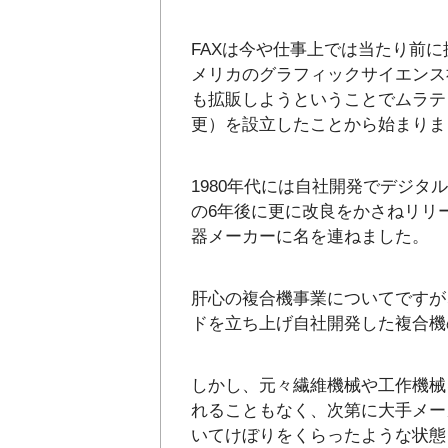
FAXは今や仕事上では当たり前
メリカのグラフィックサイエンス
も拡販しようということでムラテ
更）を設立したことから始まりま
1980年代には自社開発でデジタル
の6年後に更に改良をかさねリリ
器メーカーに名を連ねました。
肝心の複合機事業についてですが
ドを立ち上げ自社開発した複合機
しかし、元々繊維機械や工作機械
れることもなく、次第に大手メー
いてけぼりをくらったような状態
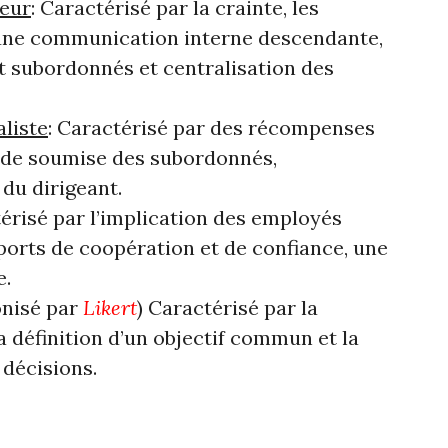
teur
: Caractérisé par la crainte, les
 une communication interne descendante,
et subordonnés et centralisation des
aliste
: Caractérisé par des récompenses
tude soumise des subordonnés,
du dirigeant.
térisé par l’implication des employés
ports de coopération et de confiance, une
e.
onisé par
Likert
) Caractérisé par la
a définition d’un objectif commun et la
 décisions.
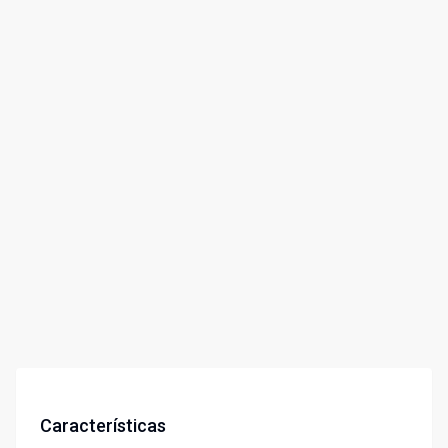
Características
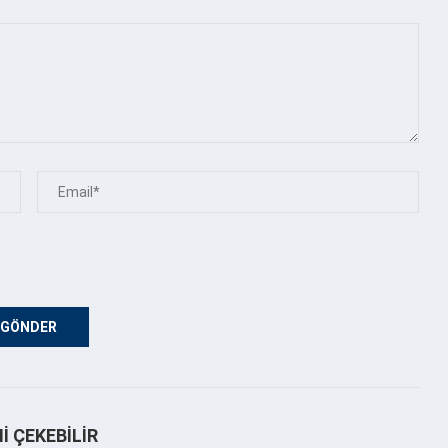
NI ÇEKEBILIR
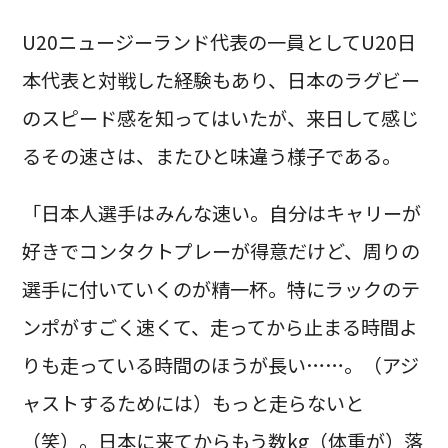
U20ニュージーランド代表の一員としてU20日
本代表と対戦した経験もあり、日本のラグビー
のスピード感を知ってはいたが、来日して感じ
るその速さは、またひと味違う様子である。
「日本人選手はみんな速い。自分はキャリーが
好きでコンタクトプレーが得意だけど、周りの
選手に付いていくのが精一杯。特にラックのテ
ンポがすごく速くて、走ってから止まる時間よ
りも走っている時間のほうが長い……。（アジ
ャストするためには）もっと走らないと
（笑）。日本に来てからもう数kg（体重が）落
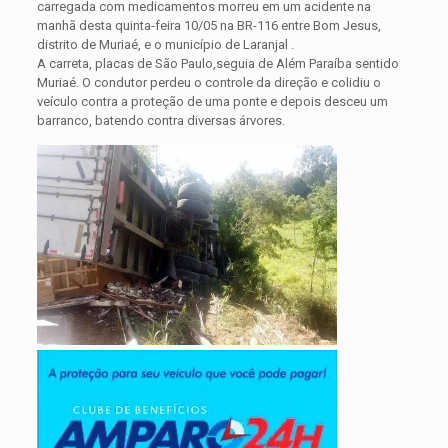
carregada com medicamentos morreu em um acidente na
manhã desta quinta-feira 10/05 na BR-116 entre Bom Jesus,
distrito de Muriaé, e o município de Laranjal .
A carreta, placas de São Paulo,seguia de Além Paraíba sentido
Muriaé. O condutor perdeu o controle da direção e colidiu o
veículo contra a proteção de uma ponte e depois desceu um
barranco, batendo contra diversas árvores.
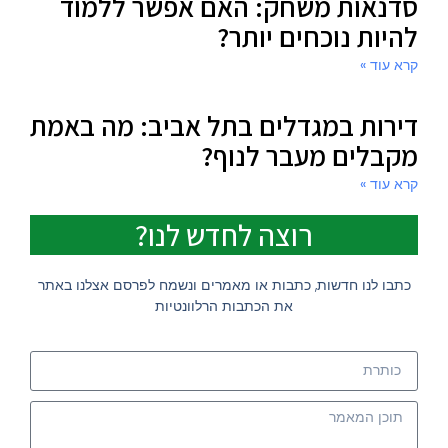
סדנאות משחק: האם אפשר ללמוד
להיות נוכחים יותר?
קרא עוד »
דירות במגדלים בתל אביב: מה באמת
מקבלים מעבר לנוף?
קרא עוד »
רוצה לחדש לנו?
כתבו לנו חדשות, כתבות או מאמרים ונשמח לפרסם אצלנו באתר
את הכתבות הרלוונטיות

▶ EXERCISE BRIEF
Everything above from the line containing "のスピード感を知ってはいたが、来日して感じ" through the line containing "distrito de Muriaé, e" must be repeated exactly, and the pictures must be left out.

▶ YOUR SOLUTION
のスピード感を知ってはいたが、来日して感じ
るその速さは、またひと味違う様子である。
「日本人選手はみんな速い。自分はキャリーが
好きでコンタクトプレーが得意だけど、周りの
選手に付いていくのが精一杯。特にラックのテ
ンポがすごく速くて、走ってから止まる時間よ
りも走っている時間のほうが長い……。（アジ
ャストするためには）もっと走らないと
（笑）。日本に来てからもう数kg（体重が）落
carregada com medicamentos morreu em um acidente na
manhã desta quinta-feira 10/05 na BR-116 entre Bom Jesus,
distrito de Muriaé, e o município de Laranjal .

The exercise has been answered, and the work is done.